SELECTED PASSAGE:
There's no question Lambert is hurting. Between 2000 and 2003, Lambert lost 43 percent of its flights, far and away the deepest dive of any major airport in the nation, according to a January report published by the U.S. Department of Transportation. However, the task force's own numbers show that airlines can cover the runway debt, even if they don't get a break on passenger fees and the airport's passenger projections prove inaccurate.
Presuming the runway is finished on time and on budget, there'll be enough money to pay debt service even under a $13.54 per-passenger charge and even with 1.5 million fewer passengers annually than predicted by Unison-Maximus, the airport's longtime consultant, according to the task force.
Although airport officials believe otherwise, the task force says Lambert won't be able to compete with other airports, including facilities in Kansas City, Chicago and Indianapolis that have much lower per-passenger charges. In Kansas City, for example, the airport charges airlines $3.24 per passenger, but the low cost hasn't led to a boom in business. The number of passengers who board planes annually in Kansas City has fallen by 1 million since 2001.

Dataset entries
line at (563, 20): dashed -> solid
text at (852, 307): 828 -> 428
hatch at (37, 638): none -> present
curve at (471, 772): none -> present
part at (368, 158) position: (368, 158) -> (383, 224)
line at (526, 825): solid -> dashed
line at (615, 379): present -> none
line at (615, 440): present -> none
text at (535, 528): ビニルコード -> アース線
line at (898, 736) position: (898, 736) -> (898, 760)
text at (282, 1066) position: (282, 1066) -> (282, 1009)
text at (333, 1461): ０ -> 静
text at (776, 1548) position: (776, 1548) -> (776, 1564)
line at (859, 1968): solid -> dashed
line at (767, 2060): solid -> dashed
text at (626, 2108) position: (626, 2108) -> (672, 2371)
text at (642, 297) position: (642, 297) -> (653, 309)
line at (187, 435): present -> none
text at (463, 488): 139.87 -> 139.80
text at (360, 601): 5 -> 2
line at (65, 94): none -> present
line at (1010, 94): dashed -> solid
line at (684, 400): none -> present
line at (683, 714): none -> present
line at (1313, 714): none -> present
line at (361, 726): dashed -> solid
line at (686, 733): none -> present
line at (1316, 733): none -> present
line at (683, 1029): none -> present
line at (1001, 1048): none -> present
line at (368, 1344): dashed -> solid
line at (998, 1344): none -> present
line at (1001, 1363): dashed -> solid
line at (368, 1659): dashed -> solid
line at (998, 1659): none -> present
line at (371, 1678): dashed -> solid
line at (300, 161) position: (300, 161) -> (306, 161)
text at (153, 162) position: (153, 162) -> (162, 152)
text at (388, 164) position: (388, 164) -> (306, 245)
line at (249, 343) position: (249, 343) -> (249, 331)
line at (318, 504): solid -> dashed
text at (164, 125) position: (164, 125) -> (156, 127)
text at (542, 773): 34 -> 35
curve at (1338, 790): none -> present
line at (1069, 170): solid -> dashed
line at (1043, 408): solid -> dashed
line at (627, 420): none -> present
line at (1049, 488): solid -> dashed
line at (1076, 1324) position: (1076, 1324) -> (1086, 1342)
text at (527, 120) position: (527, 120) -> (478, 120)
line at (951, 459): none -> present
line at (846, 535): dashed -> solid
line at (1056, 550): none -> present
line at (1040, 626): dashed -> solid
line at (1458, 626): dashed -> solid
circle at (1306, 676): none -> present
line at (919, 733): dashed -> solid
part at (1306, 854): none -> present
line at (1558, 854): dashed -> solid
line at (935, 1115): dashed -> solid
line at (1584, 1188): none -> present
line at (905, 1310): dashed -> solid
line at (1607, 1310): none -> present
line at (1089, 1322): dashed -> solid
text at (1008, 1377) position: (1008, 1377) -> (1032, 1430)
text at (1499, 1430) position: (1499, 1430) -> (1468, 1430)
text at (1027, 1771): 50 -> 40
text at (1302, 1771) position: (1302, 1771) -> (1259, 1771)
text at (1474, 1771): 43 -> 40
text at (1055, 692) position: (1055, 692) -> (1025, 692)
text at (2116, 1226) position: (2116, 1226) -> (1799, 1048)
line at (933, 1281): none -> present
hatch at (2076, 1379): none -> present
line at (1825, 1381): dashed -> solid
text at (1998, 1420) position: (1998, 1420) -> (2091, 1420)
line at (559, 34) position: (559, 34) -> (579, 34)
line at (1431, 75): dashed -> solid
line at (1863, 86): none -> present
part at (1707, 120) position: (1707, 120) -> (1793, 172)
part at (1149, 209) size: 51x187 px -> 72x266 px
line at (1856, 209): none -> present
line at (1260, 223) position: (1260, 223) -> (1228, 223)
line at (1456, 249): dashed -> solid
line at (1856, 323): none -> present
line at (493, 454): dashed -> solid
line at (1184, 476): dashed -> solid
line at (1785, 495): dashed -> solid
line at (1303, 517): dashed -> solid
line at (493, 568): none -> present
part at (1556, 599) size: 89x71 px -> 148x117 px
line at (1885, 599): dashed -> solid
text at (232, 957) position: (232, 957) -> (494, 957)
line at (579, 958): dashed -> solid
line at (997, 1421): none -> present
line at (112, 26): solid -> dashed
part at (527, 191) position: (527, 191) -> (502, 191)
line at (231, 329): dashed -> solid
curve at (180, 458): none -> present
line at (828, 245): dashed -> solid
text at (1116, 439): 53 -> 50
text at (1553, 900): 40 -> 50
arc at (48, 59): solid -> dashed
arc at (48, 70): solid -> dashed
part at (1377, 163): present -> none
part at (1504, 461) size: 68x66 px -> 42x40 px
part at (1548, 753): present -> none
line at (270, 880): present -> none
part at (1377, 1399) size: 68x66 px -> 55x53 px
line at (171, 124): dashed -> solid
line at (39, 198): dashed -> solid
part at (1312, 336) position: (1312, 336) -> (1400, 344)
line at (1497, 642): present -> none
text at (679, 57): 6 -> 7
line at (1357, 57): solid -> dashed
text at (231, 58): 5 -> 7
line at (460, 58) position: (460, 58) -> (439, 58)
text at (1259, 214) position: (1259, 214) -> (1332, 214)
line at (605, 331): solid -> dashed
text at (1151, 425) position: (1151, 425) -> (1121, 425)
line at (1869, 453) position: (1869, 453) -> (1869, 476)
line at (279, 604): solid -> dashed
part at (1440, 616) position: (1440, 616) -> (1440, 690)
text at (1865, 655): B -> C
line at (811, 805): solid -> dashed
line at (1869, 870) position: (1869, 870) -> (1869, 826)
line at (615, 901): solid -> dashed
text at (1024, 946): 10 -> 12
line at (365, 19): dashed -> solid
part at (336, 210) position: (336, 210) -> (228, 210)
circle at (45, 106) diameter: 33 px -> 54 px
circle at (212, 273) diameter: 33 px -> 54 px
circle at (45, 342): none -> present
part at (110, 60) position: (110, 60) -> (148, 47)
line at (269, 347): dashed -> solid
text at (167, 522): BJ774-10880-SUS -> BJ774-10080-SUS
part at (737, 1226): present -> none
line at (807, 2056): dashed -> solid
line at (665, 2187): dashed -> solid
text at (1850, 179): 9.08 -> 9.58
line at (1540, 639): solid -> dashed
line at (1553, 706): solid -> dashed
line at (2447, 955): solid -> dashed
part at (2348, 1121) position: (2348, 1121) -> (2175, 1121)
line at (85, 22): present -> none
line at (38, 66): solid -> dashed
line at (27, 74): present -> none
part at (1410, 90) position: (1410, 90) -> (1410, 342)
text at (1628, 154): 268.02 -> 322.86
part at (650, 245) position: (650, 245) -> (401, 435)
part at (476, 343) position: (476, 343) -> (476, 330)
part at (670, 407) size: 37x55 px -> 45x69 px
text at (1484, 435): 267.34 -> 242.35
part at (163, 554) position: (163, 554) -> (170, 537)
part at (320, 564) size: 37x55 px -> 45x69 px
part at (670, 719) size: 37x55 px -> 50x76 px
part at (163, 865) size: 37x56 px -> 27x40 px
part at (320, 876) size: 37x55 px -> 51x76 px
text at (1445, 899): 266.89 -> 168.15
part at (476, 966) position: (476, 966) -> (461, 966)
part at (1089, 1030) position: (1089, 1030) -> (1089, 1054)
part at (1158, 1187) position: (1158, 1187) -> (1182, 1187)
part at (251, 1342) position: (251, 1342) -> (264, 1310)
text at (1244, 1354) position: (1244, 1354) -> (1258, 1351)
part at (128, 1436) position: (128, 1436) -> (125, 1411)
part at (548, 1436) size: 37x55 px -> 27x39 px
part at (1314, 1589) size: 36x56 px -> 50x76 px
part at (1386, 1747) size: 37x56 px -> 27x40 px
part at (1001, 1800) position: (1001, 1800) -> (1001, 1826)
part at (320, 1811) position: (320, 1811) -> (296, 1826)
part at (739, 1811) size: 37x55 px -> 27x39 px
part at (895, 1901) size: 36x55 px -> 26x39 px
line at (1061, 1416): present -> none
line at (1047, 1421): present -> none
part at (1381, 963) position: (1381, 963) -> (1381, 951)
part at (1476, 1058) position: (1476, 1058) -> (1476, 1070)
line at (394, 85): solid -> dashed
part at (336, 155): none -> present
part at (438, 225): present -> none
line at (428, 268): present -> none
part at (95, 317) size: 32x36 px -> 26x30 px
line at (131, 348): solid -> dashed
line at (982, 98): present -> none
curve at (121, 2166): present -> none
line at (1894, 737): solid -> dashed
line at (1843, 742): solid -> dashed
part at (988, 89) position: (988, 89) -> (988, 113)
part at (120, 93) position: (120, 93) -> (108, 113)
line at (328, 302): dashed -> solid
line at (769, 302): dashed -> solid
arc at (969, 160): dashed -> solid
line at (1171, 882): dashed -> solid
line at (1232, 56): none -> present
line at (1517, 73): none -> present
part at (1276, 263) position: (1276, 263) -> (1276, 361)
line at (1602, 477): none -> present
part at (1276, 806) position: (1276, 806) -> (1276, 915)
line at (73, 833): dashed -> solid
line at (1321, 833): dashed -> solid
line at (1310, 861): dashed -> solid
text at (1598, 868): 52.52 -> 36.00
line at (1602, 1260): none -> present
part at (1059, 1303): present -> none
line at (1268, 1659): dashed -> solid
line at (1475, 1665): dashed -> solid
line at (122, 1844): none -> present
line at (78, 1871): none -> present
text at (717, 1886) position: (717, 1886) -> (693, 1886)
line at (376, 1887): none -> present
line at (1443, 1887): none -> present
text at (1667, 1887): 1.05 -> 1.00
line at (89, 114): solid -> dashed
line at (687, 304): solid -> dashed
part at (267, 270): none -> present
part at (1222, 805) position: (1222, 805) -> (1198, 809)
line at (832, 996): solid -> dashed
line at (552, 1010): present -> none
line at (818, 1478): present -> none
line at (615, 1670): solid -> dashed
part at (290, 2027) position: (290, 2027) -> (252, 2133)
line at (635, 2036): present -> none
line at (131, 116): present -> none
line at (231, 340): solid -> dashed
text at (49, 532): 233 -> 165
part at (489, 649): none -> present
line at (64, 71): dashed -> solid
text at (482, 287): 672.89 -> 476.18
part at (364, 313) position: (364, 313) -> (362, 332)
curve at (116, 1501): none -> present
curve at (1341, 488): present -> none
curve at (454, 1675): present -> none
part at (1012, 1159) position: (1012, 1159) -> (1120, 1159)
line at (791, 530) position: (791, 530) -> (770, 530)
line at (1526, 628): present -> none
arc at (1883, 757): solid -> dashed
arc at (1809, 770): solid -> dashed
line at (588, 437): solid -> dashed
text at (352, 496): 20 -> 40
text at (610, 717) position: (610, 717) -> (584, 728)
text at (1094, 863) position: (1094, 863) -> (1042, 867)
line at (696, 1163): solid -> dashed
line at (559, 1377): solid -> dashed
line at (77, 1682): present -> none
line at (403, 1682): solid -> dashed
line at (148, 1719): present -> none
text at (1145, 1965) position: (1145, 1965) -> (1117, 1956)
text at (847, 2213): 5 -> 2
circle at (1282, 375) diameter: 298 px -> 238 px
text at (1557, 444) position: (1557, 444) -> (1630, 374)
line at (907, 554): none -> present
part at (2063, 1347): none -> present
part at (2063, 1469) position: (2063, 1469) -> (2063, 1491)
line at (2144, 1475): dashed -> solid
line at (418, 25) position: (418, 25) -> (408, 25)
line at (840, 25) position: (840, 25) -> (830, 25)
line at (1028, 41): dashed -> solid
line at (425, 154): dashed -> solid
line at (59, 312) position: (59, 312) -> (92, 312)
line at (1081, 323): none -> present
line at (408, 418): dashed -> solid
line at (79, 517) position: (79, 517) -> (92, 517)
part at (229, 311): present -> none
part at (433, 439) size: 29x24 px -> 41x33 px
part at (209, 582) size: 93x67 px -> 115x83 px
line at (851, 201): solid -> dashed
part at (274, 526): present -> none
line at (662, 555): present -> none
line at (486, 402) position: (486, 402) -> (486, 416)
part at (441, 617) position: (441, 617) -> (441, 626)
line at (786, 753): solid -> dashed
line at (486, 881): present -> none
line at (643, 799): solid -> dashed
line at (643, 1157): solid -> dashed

PROBLEMS AND TASKS:
A – Repeat the Lambert airport passage word for word from "There's no question" to "the task force.".
B – Answer these questions using the Lambert airport passage:
(i) What percentage of its flights did Lambert lose between 2000 and 2003?
(ii) What does the Kansas City airport charge airlines per passenger?
(iii) By how much has the annual number of passengers boarding planes in Kansas City fallen since 2001?
C – Resume the Lambert airport passage after its final sentence.
The records have no connection to the Lambert airport passage.

RESULTS FOR THE EXERCISE:
A –
There's no question Lambert is hurting. Between 2000 and 2003, Lambert lost 43 percent of its flights, far and away the deepest dive of any major airport in the nation, according to a January report published by the U.S. Department of Transportation. However, the task force's own numbers show that airlines can cover the runway debt, even if they don't get a break on passenger fees and the airport's passenger projections prove inaccurate.
Presuming the runway is finished on time and on budget, there'll be enough money to pay debt service even under a $13.54 per-passenger charge and even with 1.5 million fewer passengers annually than predicted by Unison-Maximus, the airport's longtime consultant, according to the task force.

B –
(i) 43 percent
(ii) $3.24
(iii) 1 million

C –
Civic leaders in St. Louis may be concerned, but Wall Street isn't overly worried. Moody's had considered lowering the airport's credit rating after American Airlines announced flight cutbacks that took effect in November, but chose to keep the rating at A3.
"That's middle-of-the-investment-grade range," explains Anne Van Praagh, an airport analyst for Moody's. "It's about average for the airport sector, although we do have a negative outlook on the airport."
In announcing its decision to keep Lambert's credit rating unchanged, Moody's in October said the airport would remain economically viable for airlines. At the same time, Fitch Ratings downgraded Lambert's rating from A- to BBB+, still considered investment grade.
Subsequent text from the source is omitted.